A Tribute to Hal David

We awoke one August day in Amman, Jordan to a phone call, informing us that Saddam Hussein had invaded the little neighboring country to the south, Kuwait. The United Nations reacted by voting to remove the Iraqi army from Kuwait by force. Saddam responded by arresting all American citizens in Iraq and busing them to military bases around Iraq and threatening to use these American men, women and children as human shields.

Hal David

Hal David provided the powerful lyrics to the 1965 hit, What the World Needs Now Is Love. The need for those lyrics to be fulfilled has not faded with the years.

In the end Saddam let them go. Meanwhile his elite guard looted Kuwait of its money in the banks, its Mercedes in the villas, and oil in its refineries; this historic robbery required months to complete. Then, when the last Kuwaiti villa had been plundered, the Iraqi elite drove home to Baghdad, while poor drafted Iraqi soldiers were ordered to hold their positions in Kuwait and fight to the death. It was an absurd order and the clock was ticking; the UN had imposed a January 15, 1991 deadline for the withdrawal of Iraqi troops from Kuwait.

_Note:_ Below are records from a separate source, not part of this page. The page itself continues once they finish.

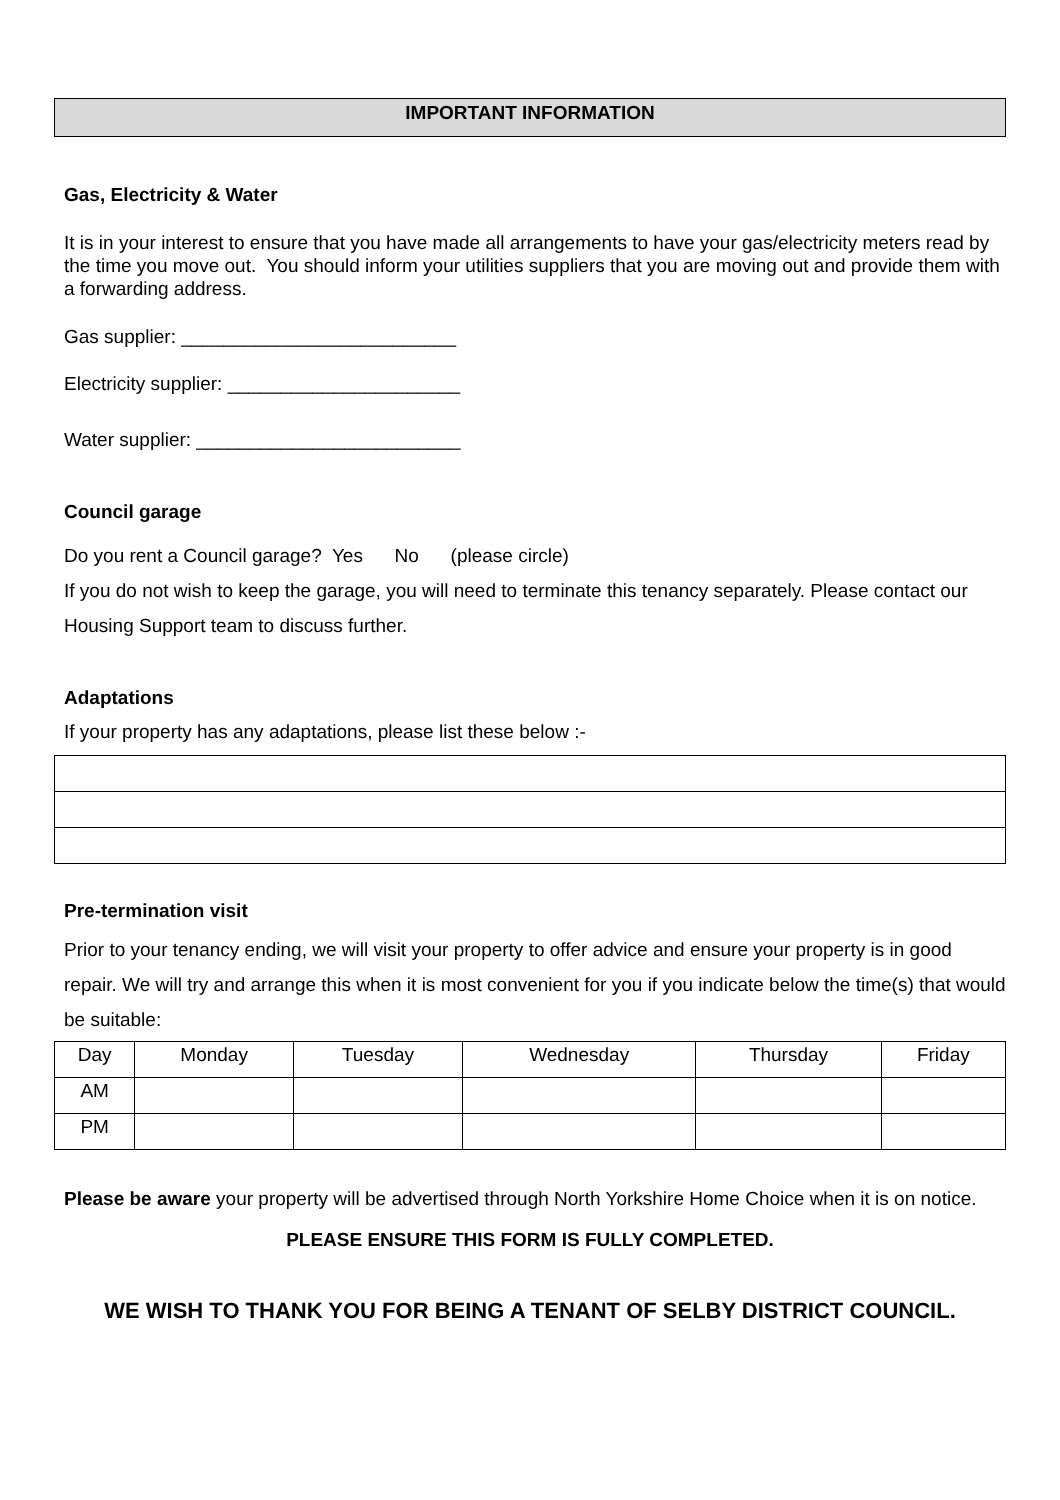IMPORTANT INFORMATION
Gas, Electricity & Water
It is in your interest to ensure that you have made all arrangements to have your gas/electricity meters read by the time you move out. You should inform your utilities suppliers that you are moving out and provide them with a forwarding address.
Gas supplier: __________________________
Electricity supplier: ______________________
Water supplier: _________________________
Council garage
Do you rent a Council garage? Yes No (please circle)
If you do not wish to keep the garage, you will need to terminate this tenancy separately. Please contact our Housing Support team to discuss further.
Adaptations
If your property has any adaptations, please list these below :-
Pre-termination visit
Prior to your tenancy ending, we will visit your property to offer advice and ensure your property is in good repair. We will try and arrange this when it is most convenient for you if you indicate below the time(s) that would be suitable:
| Day | Monday | Tuesday | Wednesday | Thursday | Friday |
| AM | | | | | |
| PM | | | | | |
Please be aware your property will be advertised through North Yorkshire Home Choice when it is on notice.
PLEASE ENSURE THIS FORM IS FULLY COMPLETED.
WE WISH TO THANK YOU FOR BEING A TENANT OF SELBY DISTRICT COUNCIL.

My family and I left Jordan the day after Christmas 1990 and we did not know if we would ever go back. When the Gulf War began on January 16, 1991 I was speaking at Calvary Presbyterian Church in Fresno.

I can’t remember how long I cried or if I had to pull the car over when I heard the oldies station play the song, “What the World Needs Now.” It broke me up pretty good.

“Lord, we don’t need another meadow; there are wheat fields and cornfields enough to grow.”

It seems a good prayer to me today as well. And love is still the only thing that there’s just too little of.

This week, lyricist Hal David died at the age of 91. He wrote the words to “What the World Needs Now.” [1]I would like to thank him for writing this song. I listened to the song again today, and just for the moment I was back in California in 1991 praying for love, not just for some, but for everyone.